Commonwealth Rent Assistance (RA) is the most significant type of housing assistance for low income households in Australia, and was paid to almost a million recipients in June 2001 at an annual (2000-01) cost in excess of $1.7 billion. RA is a type of demand subsidy and is paid directly to low income households to improve their capacity to pay for housing in the private rental market and for some types of community housing. Increasing reliance on demand subsidies for housing in Australia mirrors the experience of many advanced industrialised countries that rely increasingly on this type of assistance rather than supply subsidy programs that subsidise housing providers and in which subsidies are attached to specific dwellings, such as public housing units.

RA has been the subject of intermittent policy debate in Australia since the late 1980s, and in the mid-1990s plans to integrate it with other types of housing assistance provided under the Commonwealth-State Housing Agreement (CSHA) were hotly debated and then shelved. Consideration of RA and the linkages between different types of housing assistance are back on the public policy agenda in the context of negotiations for a new CSHA from July 2003.
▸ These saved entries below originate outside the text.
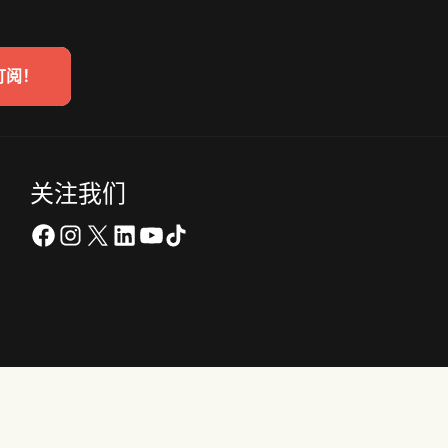
订阅！
关注我们
在 Facebook 上
Instagram
X
LinkedIn
YouTube
TikTok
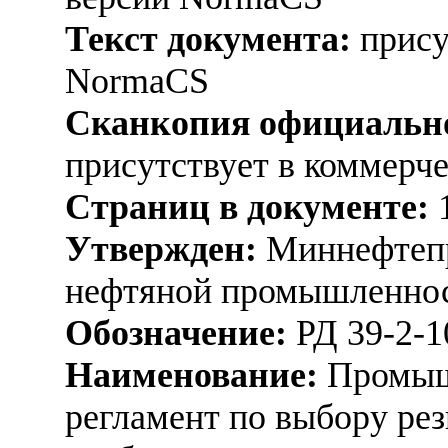
Текст документа:
прису
NormaCS
Сканкопия официально
присутствует в коммерч
Страниц в документе:
Утвержден:
Миннефтепр
нефтяной промышленнос
Обозначение:
РД 39-2-1
Наименование:
Промыш
регламент по выбору ре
The purpose of the research, as reported in this paper, is to inform the current debate about RA and housing assistance in Australia. The research examined and reviewed demand subsidy models for private renters in Australia compared to New Zealand, Canada and the US. These three countries were chosen because they are most similar to Australia in terms of housing systems. The research examined and compared the objectives, design, implementation and outcomes of demand subsidy models for private renters in the four countries. Each country has its own terminology and, for convenience, this report uses the generic term ‘housing allowances’ to refer to this type of housing assistance.
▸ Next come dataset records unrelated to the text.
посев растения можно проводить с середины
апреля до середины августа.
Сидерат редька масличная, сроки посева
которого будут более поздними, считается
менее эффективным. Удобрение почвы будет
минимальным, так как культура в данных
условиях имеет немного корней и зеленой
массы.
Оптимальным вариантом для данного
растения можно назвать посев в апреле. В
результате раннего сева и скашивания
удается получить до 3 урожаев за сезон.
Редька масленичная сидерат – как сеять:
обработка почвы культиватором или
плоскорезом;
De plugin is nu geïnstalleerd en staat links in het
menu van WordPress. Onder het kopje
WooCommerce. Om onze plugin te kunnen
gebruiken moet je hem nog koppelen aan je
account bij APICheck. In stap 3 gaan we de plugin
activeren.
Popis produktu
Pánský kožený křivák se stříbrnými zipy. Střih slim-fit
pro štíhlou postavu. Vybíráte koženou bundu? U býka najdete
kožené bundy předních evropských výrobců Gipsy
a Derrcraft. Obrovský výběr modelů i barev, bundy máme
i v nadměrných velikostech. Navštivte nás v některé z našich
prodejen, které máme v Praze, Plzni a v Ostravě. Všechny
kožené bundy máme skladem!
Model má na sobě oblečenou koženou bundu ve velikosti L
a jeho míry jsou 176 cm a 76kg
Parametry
This is the Final Report of the research project and follows a Positioning Paper http://www. ahuri.edu.au/pubs/positioning/pp_demandsubsidies.pdf> that presents the conceptual framework for the research, the research questions and an extensive review of the literature on housing allowances in the four countries. This Final Report presents detailed findings about housing allowance models for private renters in the four countries, a brief summary of which follows.

Most of the models are embedded in income support systems rather than housing assistance programs, with the exception of the housing choice voucher program in the US and some small-scale and highly targeted provincial programs in Canada. The objectives and design of housing allowances thus depend substantially on how income support programs deal with housing costs since these vary substantially by type and size of household, location and tenure, to a greater extent than other types of household expenditures. They also vary significantly in terms of eligibility, ranging from broad entitlement to assistance to a high level of targeting and selectivity.